Ultimately Dr Kemmitt’s aim is commercialisation. “What we’re going for” he says “is cheap solar panels to stick on people’s rooves…If industry is interested, that’s everything really as far as we’re concerned.”
A problem with some of the more innovative new solar technologies is that manufacturers lack the infrastructure and experience to produce them. To tackle this, Dr Kemmitt’s group have formed a partnership with a company that designs manufacturing plants. “So they make stuff that makes stuff,” he says. They can make the production facilities and take care of commercialisation from there on. “They are an ideal partner.” Dr Kemmitt says “They can sell or license out manufacturing plants to lots of different people so everybody can start making them and hopefully we’ll just carry on and improve the product.”
The technology is still in early stages but all the potential is there for a successful product. He hopes to be doing field trials within four or five years.
“Obviously if it all works to plan”, he says “there should be a lot more interest overseas but at the moment we’re just sticking to NZ and that’s the way it should be really because this is about creating benefit for NZ.”

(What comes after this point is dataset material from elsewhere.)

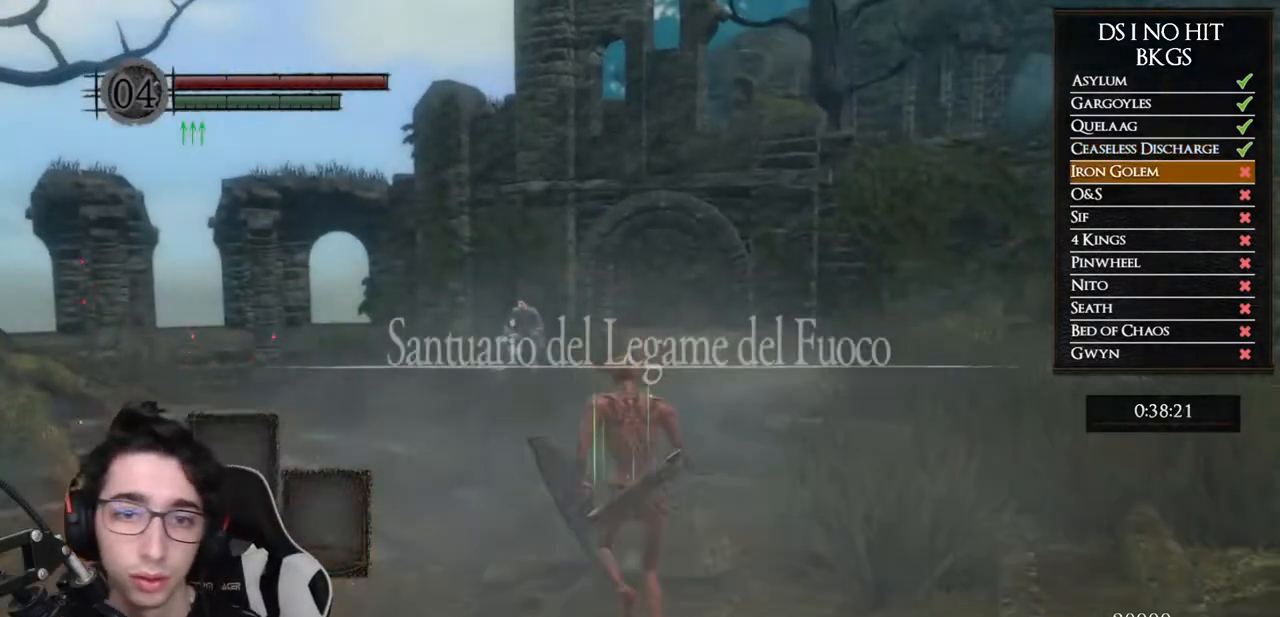
{"buttons": ["B"], "left_stick": "up-left", "right_stick": "center", "button_events": []}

AMN-5 the fifth international conference on advanced materials and nanotechnology presented by the MacDiarmid Institute
Dr Kemmitt is the Chair of the Organising Committee for the AMN-5 Conference coming up in Feburary 2011 – the fifth two-yearly conference hosted by the MacDiarmid Institute. In typically understated tone he says it was accidental that he was chosen, but after eight years in the Institute he is happy to be able to give something back in this way. He sees the AMN conferences as vitally important events for New Zealand science.
“I think it’s a showcase for NZ materials research science across the board. It gets all these overseas people here and they can see what’s going on in NZ. We’ve had some really high profile Nobel Laureates come and see what the breadth of the research is.”
“Are they impressed?”
“Oh I think so, yes. Some of them come back again year after year. So it’s really important that the MacDiarmid Institute puts on its best stuff for it.”
Dr Kemmitt says it’s a bit early to give highlights for the conference but he is keen to ensure there is a balance from across the research themes and MacDiarmid Centres. In 2011 it will be the 100th year of superconductivity, an area of particular expertise in NZ, so there might be a sub-theme of that, he suggests.